┌────────

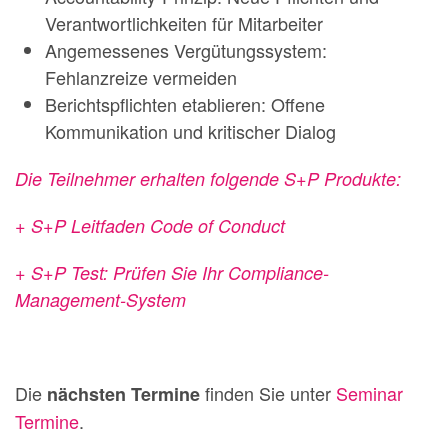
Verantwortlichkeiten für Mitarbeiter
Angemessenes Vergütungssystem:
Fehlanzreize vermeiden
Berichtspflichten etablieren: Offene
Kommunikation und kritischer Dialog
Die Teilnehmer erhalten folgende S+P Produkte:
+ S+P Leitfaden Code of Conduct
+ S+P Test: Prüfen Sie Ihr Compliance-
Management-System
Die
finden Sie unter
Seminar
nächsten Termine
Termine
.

└────────
┌────────

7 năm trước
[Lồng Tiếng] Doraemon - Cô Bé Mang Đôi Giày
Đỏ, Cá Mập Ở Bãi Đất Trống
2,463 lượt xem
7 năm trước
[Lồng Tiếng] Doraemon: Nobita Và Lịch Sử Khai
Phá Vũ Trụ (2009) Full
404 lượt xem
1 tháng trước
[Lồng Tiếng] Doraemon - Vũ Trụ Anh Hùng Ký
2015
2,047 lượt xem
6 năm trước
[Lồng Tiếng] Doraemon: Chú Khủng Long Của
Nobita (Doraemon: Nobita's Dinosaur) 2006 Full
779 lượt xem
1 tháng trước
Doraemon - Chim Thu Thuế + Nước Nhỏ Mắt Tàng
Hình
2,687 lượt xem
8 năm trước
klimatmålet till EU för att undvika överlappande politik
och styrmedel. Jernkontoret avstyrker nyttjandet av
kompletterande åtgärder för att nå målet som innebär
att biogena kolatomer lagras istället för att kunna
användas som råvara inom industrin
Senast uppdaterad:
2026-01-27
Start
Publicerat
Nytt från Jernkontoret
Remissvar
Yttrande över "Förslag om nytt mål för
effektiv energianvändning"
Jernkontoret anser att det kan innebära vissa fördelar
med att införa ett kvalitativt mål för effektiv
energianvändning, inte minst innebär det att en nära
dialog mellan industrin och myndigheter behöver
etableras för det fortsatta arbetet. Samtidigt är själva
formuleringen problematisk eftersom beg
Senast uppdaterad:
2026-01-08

└────────
┌────────

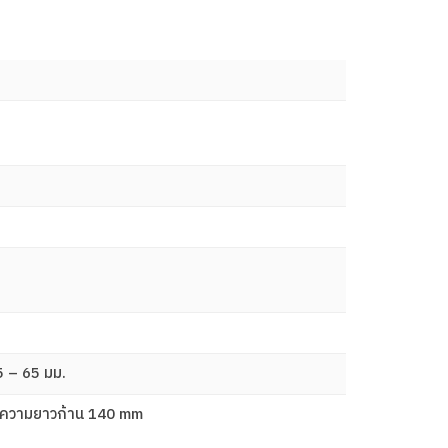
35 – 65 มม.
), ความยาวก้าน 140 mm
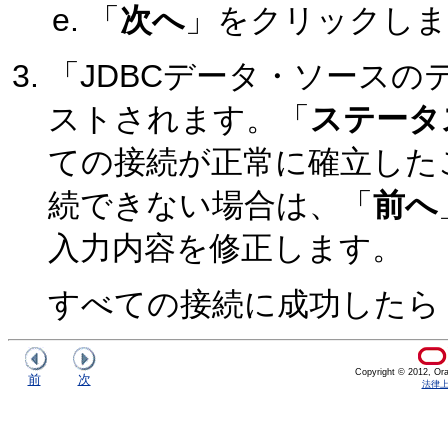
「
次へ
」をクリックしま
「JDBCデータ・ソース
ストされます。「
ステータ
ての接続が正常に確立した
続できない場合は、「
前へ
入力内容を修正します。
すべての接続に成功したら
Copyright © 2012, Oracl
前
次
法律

└────────

WORK REQUIRED.
Gather every line of the listing above that contains the string "Doraemon". Case counts.

SOLUTION TO THIS EXERCISE.
[Lồng Tiếng] Doraemon - Cô Bé Mang Đôi Giày
[Lồng Tiếng] Doraemon: Nobita Và Lịch Sử Khai
[Lồng Tiếng] Doraemon - Vũ Trụ Anh Hùng Ký
[Lồng Tiếng] Doraemon: Chú Khủng Long Của
Nobita (Doraemon: Nobita's Dinosaur) 2006 Full
Doraemon - Chim Thu Thuế + Nước Nhỏ Mắt Tàng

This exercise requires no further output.